Even polymorphism wasn’t a part of the his original thoughts on OOP. He proposed another term to describe behavior in related objects, “genericity.”

He ends the thread by giving his definition of OOP,

OOP to me means only messaging, local retention and protection and hiding of state-process, and extreme late-binding of all things. Dr. Alan Kay, July 23, 2003

Doesn’t this sounds like functional programming?

Even though this is years after Dr. Kay’s original OOP work he may have had changes in thought over the years. Yet, I still believe that his intent is still true here. So it seems that through the years, OOP may have been forked or hijacked. Some argue that we are paying for it today. They say that OOP did not stay true to the OOP of Dr.
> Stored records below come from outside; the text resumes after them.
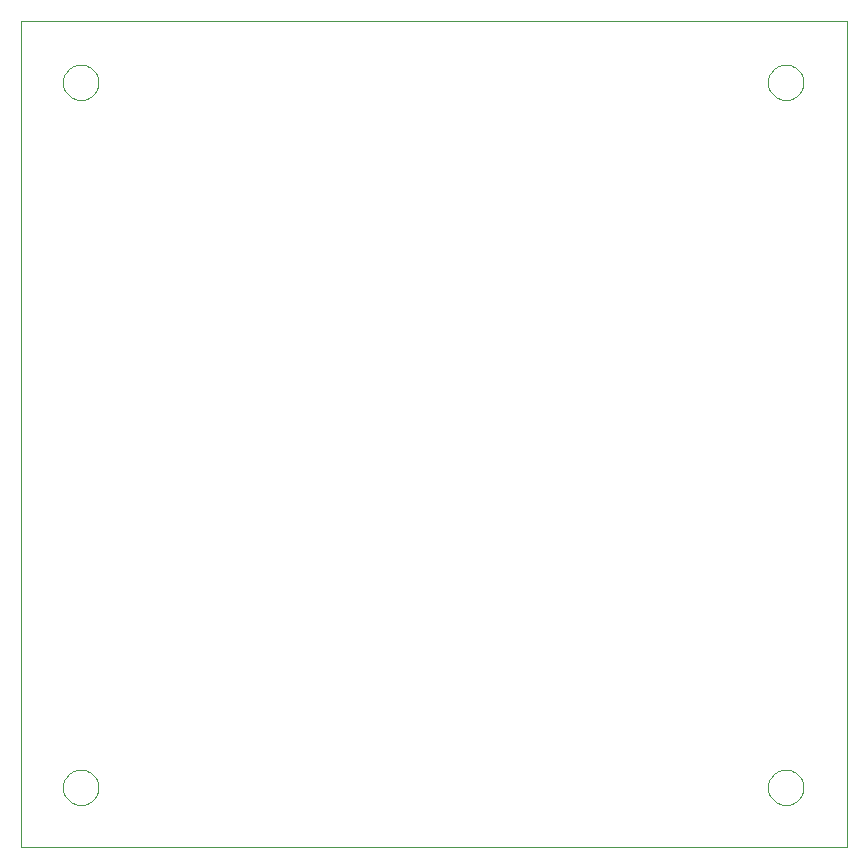
<source format=gtp>
G75*
%MOIN*%
%OFA0B0*%
%FSLAX24Y24*%
%IPPOS*%
%LPD*%
%AMOC8*
5,1,8,0,0,1.08239X$1,22.5*
%
%ADD10C,0.0000*%
D10*
X000300Y000180D02*
X000300Y027739D01*
X027859Y027739D01*
X027859Y000180D01*
X000300Y000180D01*
X001709Y002180D02*
X001711Y002228D01*
X001717Y002276D01*
X001727Y002323D01*
X001740Y002369D01*
X001758Y002414D01*
X001778Y002458D01*
X001803Y002500D01*
X001831Y002539D01*
X001861Y002576D01*
X001895Y002610D01*
X001932Y002642D01*
X001970Y002671D01*
X002011Y002696D01*
X002054Y002718D01*
X002099Y002736D01*
X002145Y002750D01*
X002192Y002761D01*
X002240Y002768D01*
X002288Y002771D01*
X002336Y002770D01*
X002384Y002765D01*
X002432Y002756D01*
X002478Y002744D01*
X002523Y002727D01*
X002567Y002707D01*
X002609Y002684D01*
X002649Y002657D01*
X002687Y002627D01*
X002722Y002594D01*
X002754Y002558D01*
X002784Y002520D01*
X002810Y002479D01*
X002832Y002436D01*
X002852Y002392D01*
X002867Y002347D01*
X002879Y002300D01*
X002887Y002252D01*
X002891Y002204D01*
X002891Y002156D01*
X002887Y002108D01*
X002879Y002060D01*
X002867Y002013D01*
X002852Y001968D01*
X002832Y001924D01*
X002810Y001881D01*
X002784Y001840D01*
X002754Y001802D01*
X002722Y001766D01*
X002687Y001733D01*
X002649Y001703D01*
X002609Y001676D01*
X002567Y001653D01*
X002523Y001633D01*
X002478Y001616D01*
X002432Y001604D01*
X002384Y001595D01*
X002336Y001590D01*
X002288Y001589D01*
X002240Y001592D01*
X002192Y001599D01*
X002145Y001610D01*
X002099Y001624D01*
X002054Y001642D01*
X002011Y001664D01*
X001970Y001689D01*
X001932Y001718D01*
X001895Y001750D01*
X001861Y001784D01*
X001831Y001821D01*
X001803Y001860D01*
X001778Y001902D01*
X001758Y001946D01*
X001740Y001991D01*
X001727Y002037D01*
X001717Y002084D01*
X001711Y002132D01*
X001709Y002180D01*
X001709Y025680D02*
X001711Y025728D01*
X001717Y025776D01*
X001727Y025823D01*
X001740Y025869D01*
X001758Y025914D01*
X001778Y025958D01*
X001803Y026000D01*
X001831Y026039D01*
X001861Y026076D01*
X001895Y026110D01*
X001932Y026142D01*
X001970Y026171D01*
X002011Y026196D01*
X002054Y026218D01*
X002099Y026236D01*
X002145Y026250D01*
X002192Y026261D01*
X002240Y026268D01*
X002288Y026271D01*
X002336Y026270D01*
X002384Y026265D01*
X002432Y026256D01*
X002478Y026244D01*
X002523Y026227D01*
X002567Y026207D01*
X002609Y026184D01*
X002649Y026157D01*
X002687Y026127D01*
X002722Y026094D01*
X002754Y026058D01*
X002784Y026020D01*
X002810Y025979D01*
X002832Y025936D01*
X002852Y025892D01*
X002867Y025847D01*
X002879Y025800D01*
X002887Y025752D01*
X002891Y025704D01*
X002891Y025656D01*
X002887Y025608D01*
X002879Y025560D01*
X002867Y025513D01*
X002852Y025468D01*
X002832Y025424D01*
X002810Y025381D01*
X002784Y025340D01*
X002754Y025302D01*
X002722Y025266D01*
X002687Y025233D01*
X002649Y025203D01*
X002609Y025176D01*
X002567Y025153D01*
X002523Y025133D01*
X002478Y025116D01*
X002432Y025104D01*
X002384Y025095D01*
X002336Y025090D01*
X002288Y025089D01*
X002240Y025092D01*
X002192Y025099D01*
X002145Y025110D01*
X002099Y025124D01*
X002054Y025142D01*
X002011Y025164D01*
X001970Y025189D01*
X001932Y025218D01*
X001895Y025250D01*
X001861Y025284D01*
X001831Y025321D01*
X001803Y025360D01*
X001778Y025402D01*
X001758Y025446D01*
X001740Y025491D01*
X001727Y025537D01*
X001717Y025584D01*
X001711Y025632D01*
X001709Y025680D01*
X025209Y025680D02*
X025211Y025728D01*
X025217Y025776D01*
X025227Y025823D01*
X025240Y025869D01*
X025258Y025914D01*
X025278Y025958D01*
X025303Y026000D01*
X025331Y026039D01*
X025361Y026076D01*
X025395Y026110D01*
X025432Y026142D01*
X025470Y026171D01*
X025511Y026196D01*
X025554Y026218D01*
X025599Y026236D01*
X025645Y026250D01*
X025692Y026261D01*
X025740Y026268D01*
X025788Y026271D01*
X025836Y026270D01*
X025884Y026265D01*
X025932Y026256D01*
X025978Y026244D01*
X026023Y026227D01*
X026067Y026207D01*
X026109Y026184D01*
X026149Y026157D01*
X026187Y026127D01*
X026222Y026094D01*
X026254Y026058D01*
X026284Y026020D01*
X026310Y025979D01*
X026332Y025936D01*
X026352Y025892D01*
X026367Y025847D01*
X026379Y025800D01*
X026387Y025752D01*
X026391Y025704D01*
X026391Y025656D01*
X026387Y025608D01*
X026379Y025560D01*
X026367Y025513D01*
X026352Y025468D01*
X026332Y025424D01*
X026310Y025381D01*
X026284Y025340D01*
X026254Y025302D01*
X026222Y025266D01*
X026187Y025233D01*
X026149Y025203D01*
X026109Y025176D01*
X026067Y025153D01*
X026023Y025133D01*
X025978Y025116D01*
X025932Y025104D01*
X025884Y025095D01*
X025836Y025090D01*
X025788Y025089D01*
X025740Y025092D01*
X025692Y025099D01*
X025645Y025110D01*
X025599Y025124D01*
X025554Y025142D01*
X025511Y025164D01*
X025470Y025189D01*
X025432Y025218D01*
X025395Y025250D01*
X025361Y025284D01*
X025331Y025321D01*
X025303Y025360D01*
X025278Y025402D01*
X025258Y025446D01*
X025240Y025491D01*
X025227Y025537D01*
X025217Y025584D01*
X025211Y025632D01*
X025209Y025680D01*
X025209Y002180D02*
X025211Y002228D01*
X025217Y002276D01*
X025227Y002323D01*
X025240Y002369D01*
X025258Y002414D01*
X025278Y002458D01*
X025303Y002500D01*
X025331Y002539D01*
X025361Y002576D01*
X025395Y002610D01*
X025432Y002642D01*
X025470Y002671D01*
X025511Y002696D01*
X025554Y002718D01*
X025599Y002736D01*
X025645Y002750D01*
X025692Y002761D01*
X025740Y002768D01*
X025788Y002771D01*
X025836Y002770D01*
X025884Y002765D01*
X025932Y002756D01*
X025978Y002744D01*
X026023Y002727D01*
X026067Y002707D01*
X026109Y002684D01*
X026149Y002657D01*
X026187Y002627D01*
X026222Y002594D01*
X026254Y002558D01*
X026284Y002520D01*
X026310Y002479D01*
X026332Y002436D01*
X026352Y002392D01*
X026367Y002347D01*
X026379Y002300D01*
X026387Y002252D01*
X026391Y002204D01*
X026391Y002156D01*
X026387Y002108D01*
X026379Y002060D01*
X026367Y002013D01*
X026352Y001968D01*
X026332Y001924D01*
X026310Y001881D01*
X026284Y001840D01*
X026254Y001802D01*
X026222Y001766D01*
X026187Y001733D01*
X026149Y001703D01*
X026109Y001676D01*
X026067Y001653D01*
X026023Y001633D01*
X025978Y001616D01*
X025932Y001604D01*
X025884Y001595D01*
X025836Y001590D01*
X025788Y001589D01*
X025740Y001592D01*
X025692Y001599D01*
X025645Y001610D01*
X025599Y001624D01*
X025554Y001642D01*
X025511Y001664D01*
X025470Y001689D01*
X025432Y001718D01*
X025395Y001750D01*
X025361Y001784D01*
X025331Y001821D01*
X025303Y001860D01*
X025278Y001902D01*
X025258Y001946D01*
X025240Y001991D01*
X025227Y002037D01*
X025217Y002084D01*
X025211Y002132D01*
X025209Y002180D01*
M02*

</source>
Kay and his peers in the early days of OOP (am I spamming OOP here?).

Now, I have another reason to learn F#. With the little I know now, I have already started trying to remove the ill affects of mutable state and use message passing to communicate across layers. I know there is so much more to learn and I have been doing this a long time. I look forward to digging into F# maybe even Erlang to see how it can influence my OOP.


  1. Jon

    As always, this is a great post.

    A while ago, I came across this post and it seems to have similar intent. http://www.smashcompany.com/technology/object-oriented-programming-is-an-expensive-disaster-which-must-end
    I had a pretty good discussion with some developers after reading this. One thing to keep in mind before reading, it would be a good idea to read the whole thing before starting to comment too soon. As I read the post, I would stop and write a bunch of comments, only to find that they were answered in the subsequent paragraphs.

    With Functional Programming, one thing I keep going back to, is the dedication to small blocks of composable pieces. Several times in the past 2 days and in different code bases (both C# and F#), I see how the small “functional” blocks allow for very powerful and expressive processes can be created. Scott Hanselman talks about these as Lego block programming. This is one of the underlying concepts and power of the a library I wrote in order to transform input files so our system can read them in from a standard format. This allows the small blocks to be composed in new and more powerful ways to create complex systems in a simple manner. This also has the added benefit of creating reusable DRY code.

    • Charles

      I have a deep appreciation for code with small composable methods. The large “god” classes and methods that I see in a lot of projects seem to be an unfortunate practiced passed down from procedural programming roots.

      Did you open source that transform library? What I saw looked very powerful.